In the first book, we got a lot of wrestling stories and we also saw a lot of Hulk's life glossed over and certain events minimised to a great extent. Admittedly the book was written with the backing of the WWE so there was limits to what could be written.
In his latest book, we see very little wrestling discussion and much more of a real look at Terry Bollea the man rather than Hulk Hogan the wrestler.
Hulk has had a bad last few years with the injuries from his career starting to take a greater toll on him, his son being involved in a major car wresck that left his friend permanently injured and sent Hulk's son to jail for 8 months. There was Hulk's divorce and the subsequent financial punishment that he faced with the divorce and the lawsuits coming from the car accident.
Hulk was a nearly beaten man by 2007.
In this book, Hulk tells us of his feelings leading into his issues and then how he slowly but surely climbed out from the troubles to become a better man.
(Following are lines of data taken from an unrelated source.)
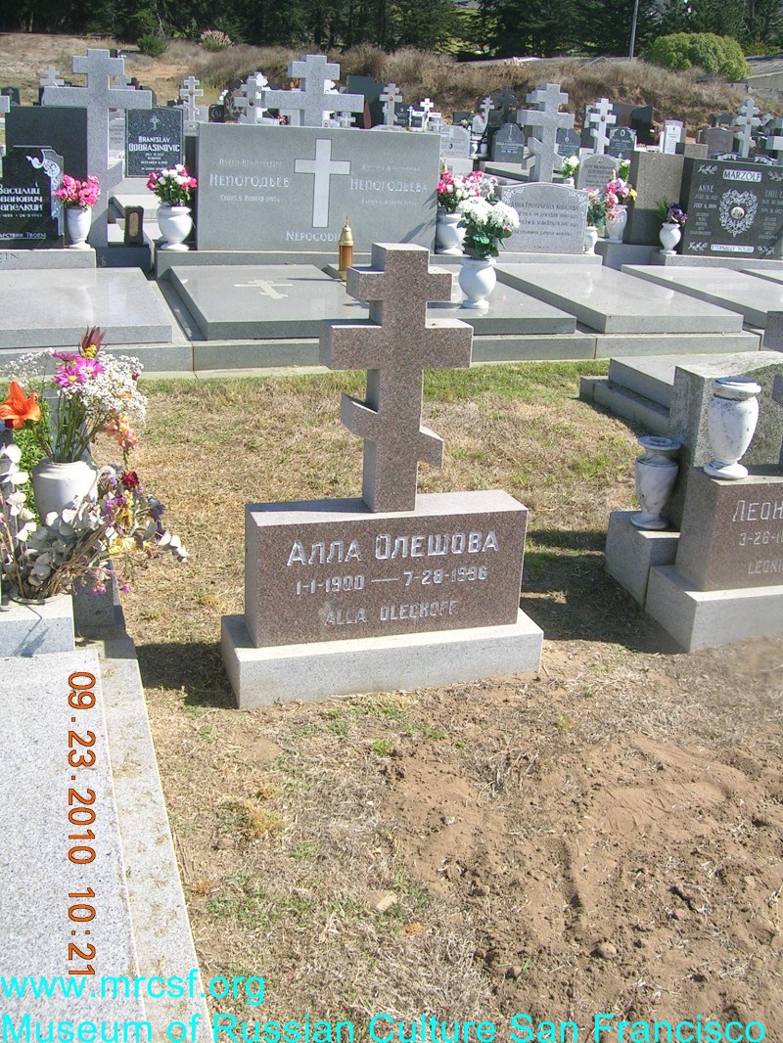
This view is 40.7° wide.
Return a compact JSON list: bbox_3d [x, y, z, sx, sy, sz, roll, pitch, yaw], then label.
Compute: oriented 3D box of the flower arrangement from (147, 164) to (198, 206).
[{"bbox_3d":[-1.578,-2.425,7.611,0.362,0.254,0.340,-4,23,-17],"label":"flower arrangement"}]

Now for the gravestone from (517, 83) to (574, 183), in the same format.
[{"bbox_3d":[1.974,-4.879,13.631,0.750,1.420,0.200,-7,21,-25],"label":"gravestone"}]

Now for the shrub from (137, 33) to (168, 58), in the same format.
[{"bbox_3d":[-11.745,-23.441,52.000,1.500,1.080,1.400,3,19,0],"label":"shrub"}]

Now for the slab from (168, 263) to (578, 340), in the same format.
[{"bbox_3d":[-0.217,-1.411,6.657,2.122,0.091,1.893,-4,23,-17],"label":"slab"}]

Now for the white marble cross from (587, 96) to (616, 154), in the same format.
[{"bbox_3d":[2.760,-5.221,13.961,0.379,0.694,0.130,-4,23,-17],"label":"white marble cross"}]

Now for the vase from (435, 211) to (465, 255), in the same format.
[{"bbox_3d":[0.453,-2.122,7.783,0.225,0.265,0.225,-4,23,-17],"label":"vase"}]

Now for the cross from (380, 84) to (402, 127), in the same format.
[{"bbox_3d":[-0.003,-6.721,17.025,0.355,0.625,0.120,-4,23,-17],"label":"cross"}]

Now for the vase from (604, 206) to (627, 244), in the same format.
[{"bbox_3d":[2.093,-2.761,9.817,0.200,0.345,0.200,-4,23,-17],"label":"vase"}]

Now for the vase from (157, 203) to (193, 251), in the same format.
[{"bbox_3d":[-1.496,-2.026,7.277,0.241,0.272,0.241,-4,23,-17],"label":"vase"}]

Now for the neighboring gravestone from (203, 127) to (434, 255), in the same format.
[{"bbox_3d":[-0.532,-2.451,7.825,1.810,0.868,0.150,-4,23,-17],"label":"neighboring gravestone"}]

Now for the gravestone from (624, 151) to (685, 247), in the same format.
[{"bbox_3d":[2.150,-2.651,8.680,0.402,0.721,0.172,-4,23,-17],"label":"gravestone"}]

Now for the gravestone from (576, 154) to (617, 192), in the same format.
[{"bbox_3d":[2.764,-4.695,14.273,0.629,0.507,0.160,-4,23,-17],"label":"gravestone"}]

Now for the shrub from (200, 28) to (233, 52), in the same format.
[{"bbox_3d":[-9.603,-26.442,58.000,1.774,1.271,1.738,-4,23,-17],"label":"shrub"}]

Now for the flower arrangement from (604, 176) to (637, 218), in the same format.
[{"bbox_3d":[1.851,-2.625,8.548,0.249,0.316,0.209,-4,23,-17],"label":"flower arrangement"}]

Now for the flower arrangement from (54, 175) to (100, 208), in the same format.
[{"bbox_3d":[-2.337,-2.453,7.848,0.340,0.250,0.290,-4,23,-17],"label":"flower arrangement"}]

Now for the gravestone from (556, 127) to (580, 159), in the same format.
[{"bbox_3d":[3.265,-7.041,19.722,0.531,0.591,0.150,-4,23,-17],"label":"gravestone"}]

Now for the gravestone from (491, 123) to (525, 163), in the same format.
[{"bbox_3d":[2.076,-6.615,18.500,0.560,0.640,0.130,-5,20,-21],"label":"gravestone"}]

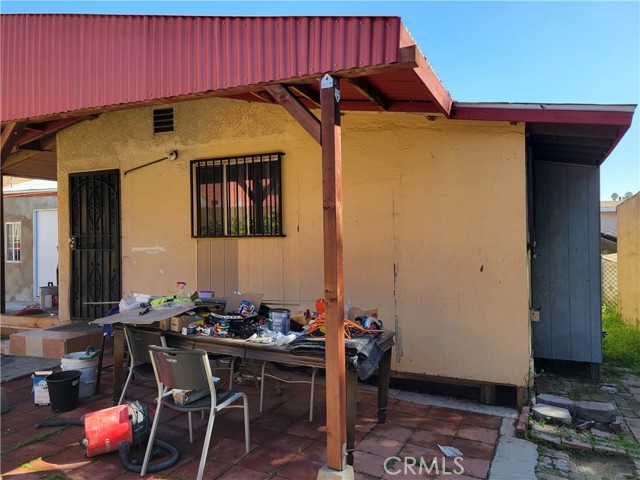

He sets the story straight on the rumours that were circulating about him and his conduct in the last few years.
Has he glossed over some things? Maybe, maybe not, but considering the amount of things that he discusses in this book (drugs, marital infidelity allegations, thoughts of suicide etc), he hasn't left many stones unturned at all.
This is a far better book than the rather ordinary 2003 book. Hogan lets it all out in My Life Outside the Ring and one gets the feeling that you have read a quality book.